> [SOURCE MATERIAL]:
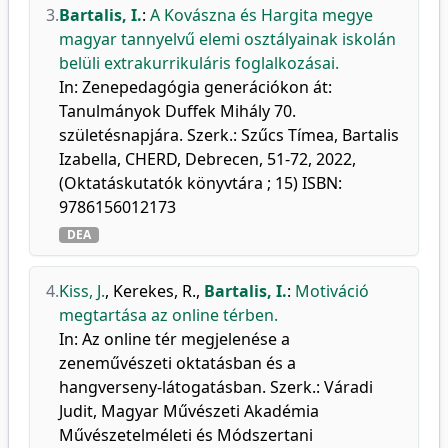
3.
Bartalis, I.
:
A Kovászna és Hargita megye
magyar tannyelvű elemi osztályainak iskolán
belüli extrakurrikuláris foglalkozásai.
In: Zenepedagógia generációkon át:
Tanulmányok Duffek Mihály 70.
születésnapjára. Szerk.: Szűcs Tímea, Bartalis
Izabella, CHERD, Debrecen, 51-72, 2022,
(Oktatáskutatók könyvtára ; 15) ISBN:
9786156012173
DEA
4.
Kiss, J.
,
Kerekes, R.
,
Bartalis, I.
:
Motiváció
megtartása az online térben.
In: Az online tér megjelenése a
zeneművészeti oktatásban és a
hangverseny-látogatásban. Szerk.: Váradi
Judit, Magyar Művészeti Akadémia
Művészetelméleti és Módszertani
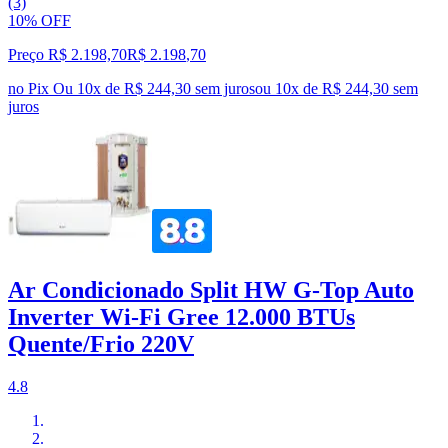
(3)
10% OFF
Preço R$ 2.198,70
R$
2.198
,
70
no Pix
Ou 10x de R$ 244,30 sem juros
ou
10
x de
R$ 244,30
sem
juros
Ar Condicionado Split HW G-Top Auto
Inverter Wi-Fi Gree 12.000 BTUs
Quente/Frio 220V
4.8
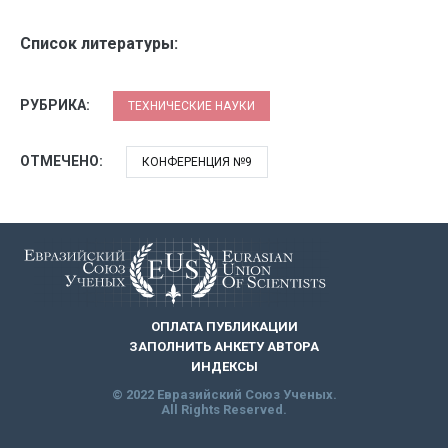
Список литературы:
РУБРИКА:
ТЕХНИЧЕСКИЕ НАУКИ
ОТМЕЧЕНО:
КОНФЕРЕНЦИЯ №9
ОПЛАТА ПУБЛИКАЦИИ
ЗАПОЛНИТЬ АНКЕТУ АВТОРА
ИНДЕКСЫ
© 2022 Евразийский Союз Ученых.
All Rights Reserved.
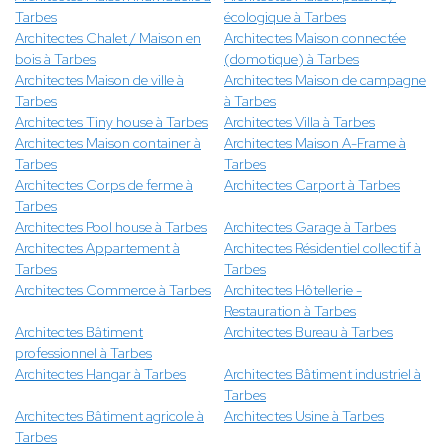
Tarbes
écologique à Tarbes
Architectes Chalet / Maison en
Architectes Maison connectée
bois à Tarbes
(domotique) à Tarbes
Architectes Maison de ville à
Architectes Maison de campagne
Tarbes
à Tarbes
Architectes Tiny house à Tarbes
Architectes Villa à Tarbes
Architectes Maison container à
Architectes Maison A-Frame à
Tarbes
Tarbes
Architectes Corps de ferme à
Architectes Carport à Tarbes
Tarbes
Architectes Pool house à Tarbes
Architectes Garage à Tarbes
Architectes Appartement à
Architectes Résidentiel collectif à
Tarbes
Tarbes
Architectes Commerce à Tarbes
Architectes Hôtellerie -
Restauration à Tarbes
Architectes Bâtiment
Architectes Bureau à Tarbes
professionnel à Tarbes
Architectes Hangar à Tarbes
Architectes Bâtiment industriel à
Tarbes
Architectes Bâtiment agricole à
Architectes Usine à Tarbes
Tarbes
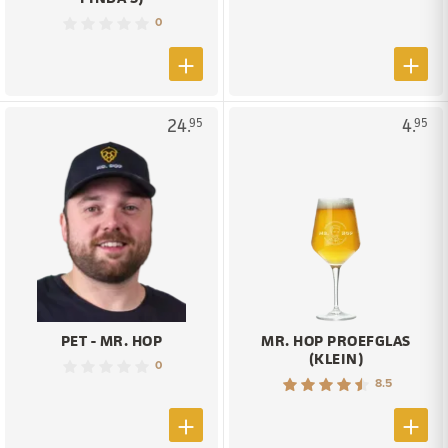
0
24.
4.
95
95
PET - MR. HOP
MR. HOP PROEFGLAS
(KLEIN)
0
8.5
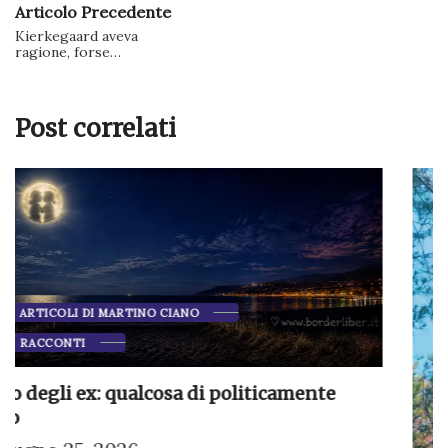
Articolo Precedente
Kierkegaard aveva
ragione, forse…
Post correlati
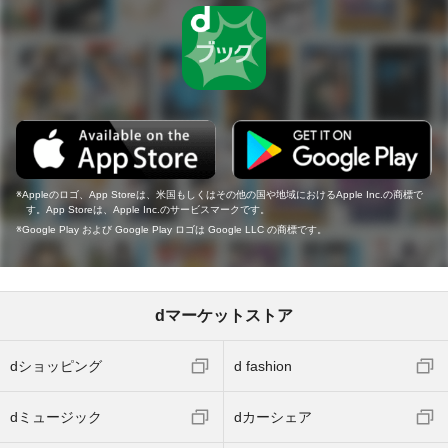
Appleのロゴ、App Storeは、米国もしくはその他の国や地域におけるApple Inc.の商標で
す。App Storeは、Apple Inc.のサービスマークです。
Google Play および Google Play ロゴは Google LLC の商標です。
dマーケットストア
dショッピング
d fashion
dミュージック
dカーシェア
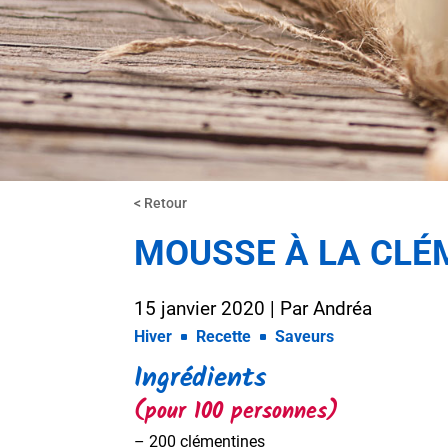
< Retour
MOUSSE À LA CLÉ
15 janvier 2020
| Par
Andréa
Hiver
Recette
Saveurs
Ingrédients
(pour 100 personnes)
– 200 clémentines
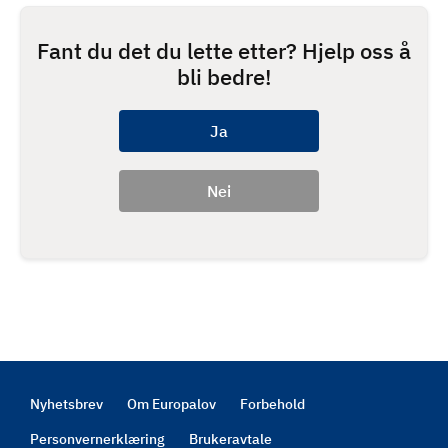
Fant du det du lette etter? Hjelp oss å
bli bedre!
Nyhetsbrev
Om Europalov
Forbehold
Footer
Personvernerklæring
Brukeravtale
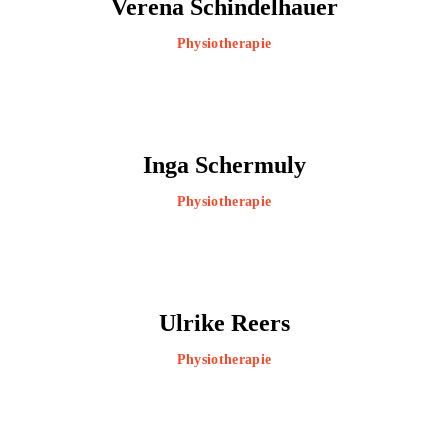
Verena Schindelhauer
Physiotherapie
Inga Schermuly
Physiotherapie
Ulrike Reers
Physiotherapie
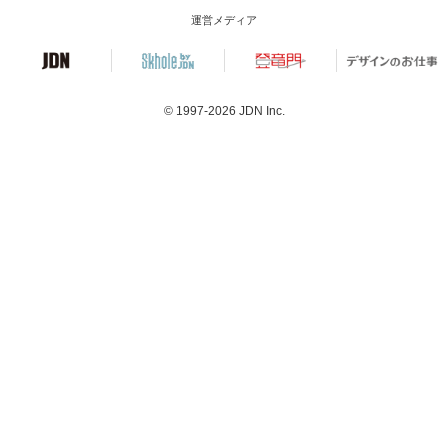
運営メディア
© 1997-2026
JDN Inc.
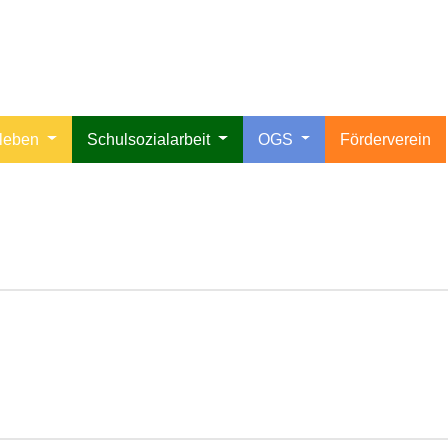
lleben
Schulsozialarbeit
OGS
Förderverein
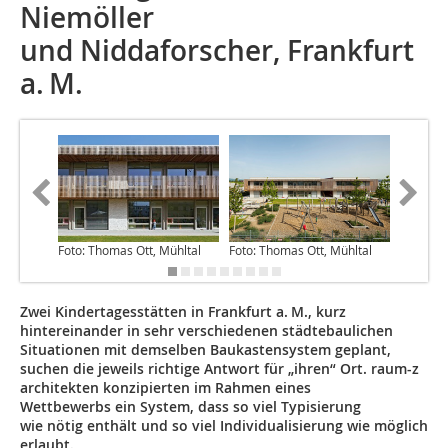
Niemöller
und Niddaforscher, Frankfurt
a. M.
Foto: Thomas Ott, Mühltal
Foto: Thomas Ott, Mühltal
Foto: Th
Zwei Kindertagesstätten in Frankfurt a. M., kurz
hintereinander in sehr verschiedenen städtebaulichen
Situa­tionen mit demselben Baukastensystem geplant,
suchen die jeweils richtige Antwort für „ihren“ Ort. raum-z
architekten konzipierten im Rahmen eines
Wettbewerbs ein System, dass so viel Typisierung
wie nötig enthält und so viel Individualisierung wie möglich
erlaubt.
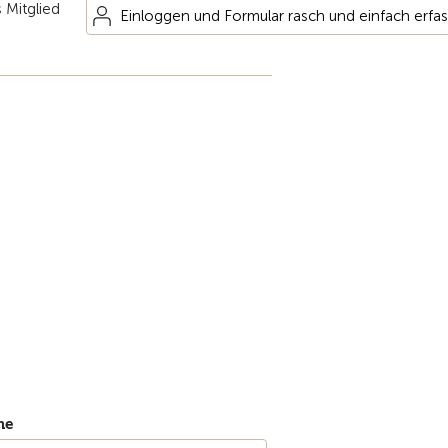
 Mitglied
Einloggen und Formular rasch und einfach erfa
me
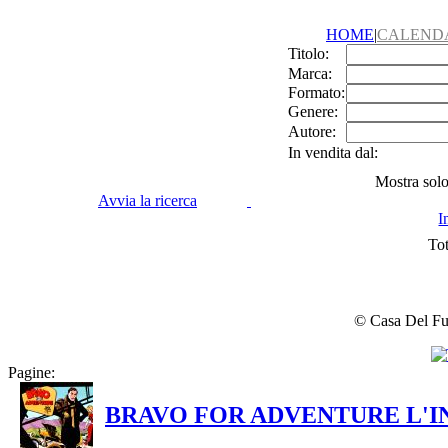
HOME
|
CALEND
Titolo:
Marca:
Formato:
Genere:
Autore:
In vendita dal:
Mostra solo 
Avvia la ricerca
I
Tot
© Casa Del Fume
Pagine:
BRAVO FOR ADVENTURE L'I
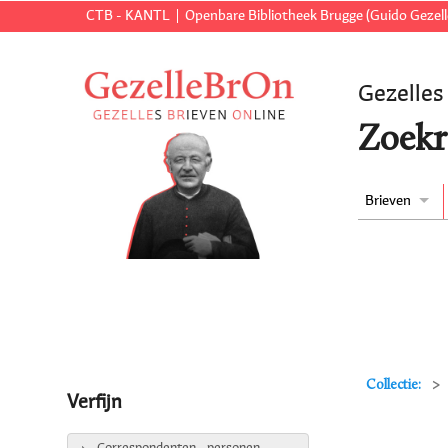
CTB - KANTL
Openbare Bibliotheek Brugge (Guido Gezell
Gezelles
Zoekr
Brieven
Collectie:
Verfijn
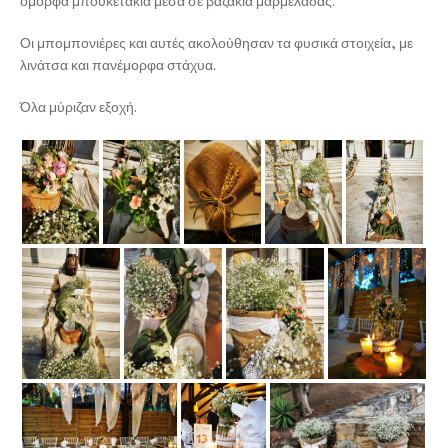
όμορφα μπουκετάκια μέσα σε βαζάκια μαρμελάδας.
Οι μπομπονιέρες και αυτές ακολούθησαν τα φυσικά στοιχεία, με
λινάτσα και πανέμορφα στάχυα.
Όλα μύριζαν εξοχή.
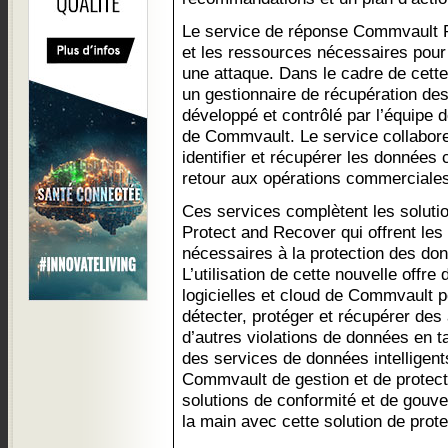
Le service de réponse Commvault R
et les ressources nécessaires pour
une attaque. Dans le cadre de cette
un gestionnaire de récupération de
développé et contrôlé par l’équipe 
de Commvault. Le service collabore
identifier et récupérer les données c
retour aux opérations commerciale
Ces services complètent les solu
Protect and Recover qui offrent les
nécessaires à la protection des do
L’utilisation de cette nouvelle offre
logicielles et cloud de Commvault 
détecter, protéger et récupérer de
d’autres violations de données en 
des services de données intelligen
Commvault de gestion et de protect
solutions de conformité et de gouv
la main avec cette solution de prot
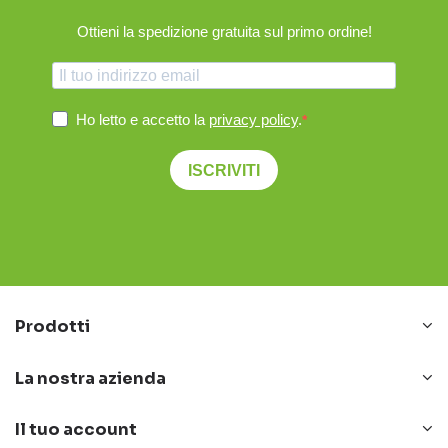
Ottieni la spedizione gratuita sul primo ordine!
Ho letto e accetto la
privacy policy
.
ISCRIVITI
Prodotti
La nostra azienda
Il tuo account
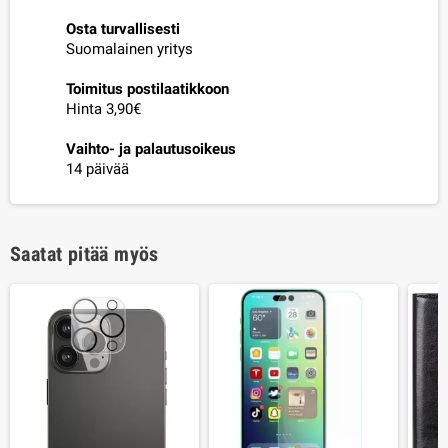
Osta turvallisesti
Suomalainen yritys
Toimitus postilaatikkoon
Hinta 3,90€
Vaihto- ja palautusoikeus
14 päivää
Saatat pitää myös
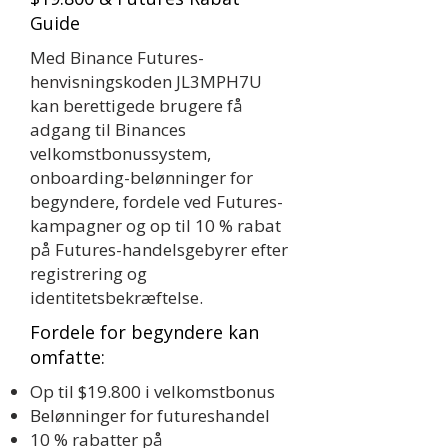
Guide
Med Binance Futures-
henvisningskoden JL3MPH7U
kan berettigede brugere få
adgang til Binances
velkomstbonussystem,
onboarding-belønninger for
begyndere, fordele ved Futures-
kampagner og op til 10 % rabat
på Futures-handelsgebyrer efter
registrering og
identitetsbekræftelse.
Fordele for begyndere kan
omfatte:
Op til $19.800 i velkomstbonus
Belønninger for futureshandel
10 % rabatter på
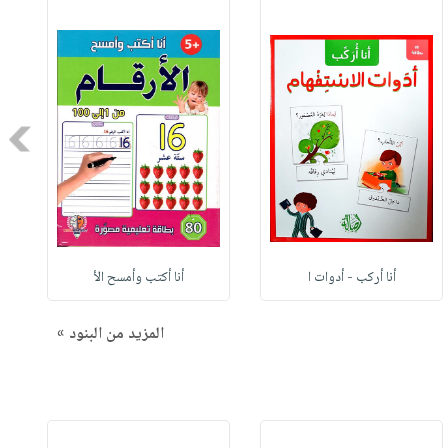
Next
أنا أركب - أدوات ا
أنا أكتب وأمسح الأ
المزيد من البنود »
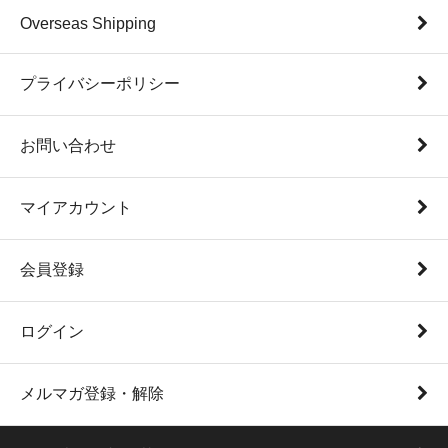
Overseas Shipping
プライバシーポリシー
お問い合わせ
マイアカウント
会員登録
ログイン
メルマガ登録・解除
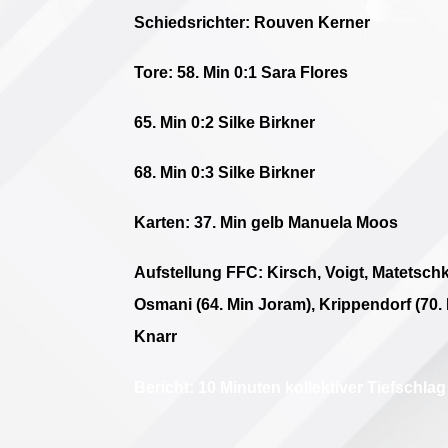
Schiedsrichter: Rouven Kerner
Tore:
58. Min 0:1 Sara Flores
65. Min 0:2 Silke Birkner
68. Min 0:3 Silke Birkner
Karten: 37. Min gelb Manuela Moos
Aufstellung FFC: Kirsch, Voigt, Matetsch
Osmani (64. Min Joram), Krippendorf (70.
Knarr
Bericht: 10 Minuten kollektiver Tiefschl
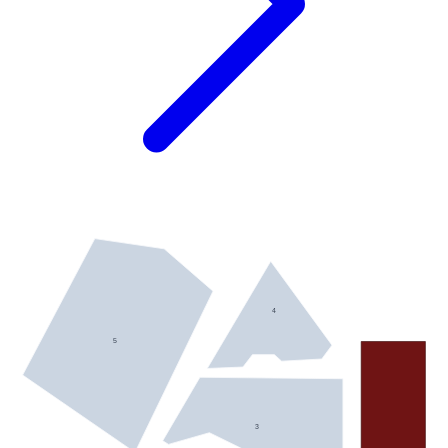
4
5
3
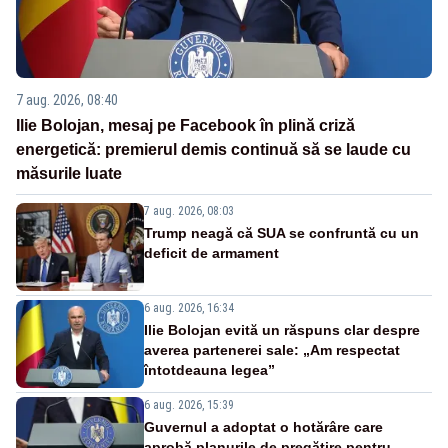
7 aug. 2026, 08:40
Ilie Bolojan, mesaj pe Facebook în plină criză
energetică: premierul demis continuă să se laude cu
măsurile luate
7 aug. 2026, 08:03
Trump neagă că SUA se confruntă cu un
deficit de armament
6 aug. 2026, 16:34
Ilie Bolojan evită un răspuns clar despre
averea partenerei sale: „Am respectat
întotdeauna legea”
6 aug. 2026, 15:39
Guvernul a adoptat o hotărâre care
aprobă planurile de pregătire pentru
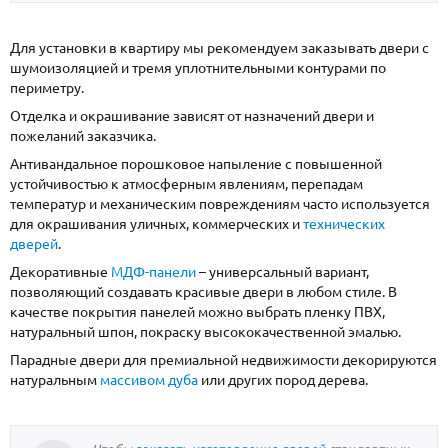
Для установки в квартиру мы рекомендуем заказывать двери с
шумоизоляцией и тремя уплотнительными контурами по
периметру.
Отделка и окрашивание зависят от назначений двери и
пожеланий заказчика.
Антивандальное порошковое напыление с повышенной
устойчивостью к атмосферным явлениям, перепадам
температур и механическим повреждениям часто используется
для окрашивания уличных, коммерческих и
технических
дверей
.
Декоративные
МДФ-панели
– универсальный вариант,
позволяющий создавать красивые двери в любом стиле. В
качестве покрытия панелей можно выбрать пленку ПВХ,
натуральный шпон, покраску высококачественной эмалью.
Парадные двери для премиальной недвижимости декорируются
натуральным
массивом дуба
или других пород дерева.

> [DIRECTIVE]:
Please transcribe only the portion of the material that starts at the line containing "технических" and runs through its last line, inclusive, exactly as given.

> [EXPECTED ANSWER]:
технических
дверей
.
Декоративные
МДФ-панели
– универсальный вариант,
позволяющий создавать красивые двери в любом стиле. В
качестве покрытия панелей можно выбрать пленку ПВХ,
натуральный шпон, покраску высококачественной эмалью.
Парадные двери для премиальной недвижимости декорируются
натуральным
массивом дуба
или других пород дерева.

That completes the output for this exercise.